_节选原文_:
◇ ◇ ◇ ◇ ◇ ◇ ◇

Python基于sklearn库的分类算法简单应用示例


Posted in Python onJuly 09, 2018

本文实例讲述了Python基于sklearn库的分类算法简单应用。分享给大家供大家参考,具体如下:

scikit-learn已经包含在Anaconda中。也可以在官方下载源码包进行安装。本文代码里封装了如下机器学习算法,我们修改数据加载函数,即可一键测试:

# coding=gbk
'''
Created on 2016年6月4日
@author: bryan
'''
import time
from sklearn import metrics
import pickle as pickle
import pandas as pd
# Multinomial Naive Bayes Classifier
def naive_bayes_classifier(train_x, train_y):
  from sklearn.naive_bayes import MultinomialNB
  model = MultinomialNB(alpha=0.01)
  model.fit(train_x, train_y)
  return model
# KNN Classifier
def knn_classifier(train_x, train_y):
  from sklearn.neighbors import KNeighborsClassifier
  model = KNeighborsClassifier()
  model.fit(train_x, train_y)
  return model
# Logistic Regression Classifier
def logistic_regression_classifier(train_x, train_y):
  from sklearn.linear_model import LogisticRegression
  model = LogisticRegression(penalty='l2')
  model.fit(train_x, train_y)
  return model
# Random Forest Classifier
def random_forest_classifier(train_x, train_y):
  from sklearn.ensemble import RandomForestClassifier
  model = RandomForestClassifier(n_estimators=8)
  model.fit(train_x, train_y)
  return model
# Decision Tree Classifier
def decision_tree_classifier(train_x, train_y):
  from sklearn import tree
  model = tree.DecisionTreeClassifier()
  model.fit(train_x, train_y)
  return model
# GBDT(Gradient Boosting Decision Tree) Classifier
def gradient_boosting_classifier(train_x, train_y):
  from sklearn.ensemble import GradientBoostingClassifier
  model = GradientBoostingClassifier(n_estimators=200)

◇ ◇ ◇ ◇ ◇ ◇ ◇

_任务说明_: 从上面的sklearn分类算法示例中一字不改地摘出一段,从含有“# coding=gbk”的地方开始,到“model = MultinomialNB(alpha=0.01)”为止。

_原始数据_:

◇ ◇ ◇ ◇ ◇ ◇ ◇

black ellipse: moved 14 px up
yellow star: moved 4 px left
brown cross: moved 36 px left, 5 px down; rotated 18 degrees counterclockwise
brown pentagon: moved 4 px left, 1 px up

◇ ◇ ◇ ◇ ◇ ◇ ◇

_参考答案_:
# coding=gbk
'''
Created on 2016年6月4日
@author: bryan
'''
import time
from sklearn import metrics
import pickle as pickle
import pandas as pd
# Multinomial Naive Bayes Classifier
def naive_bayes_classifier(train_x, train_y):
  from sklearn.naive_bayes import MultinomialNB
  model = MultinomialNB(alpha=0.01)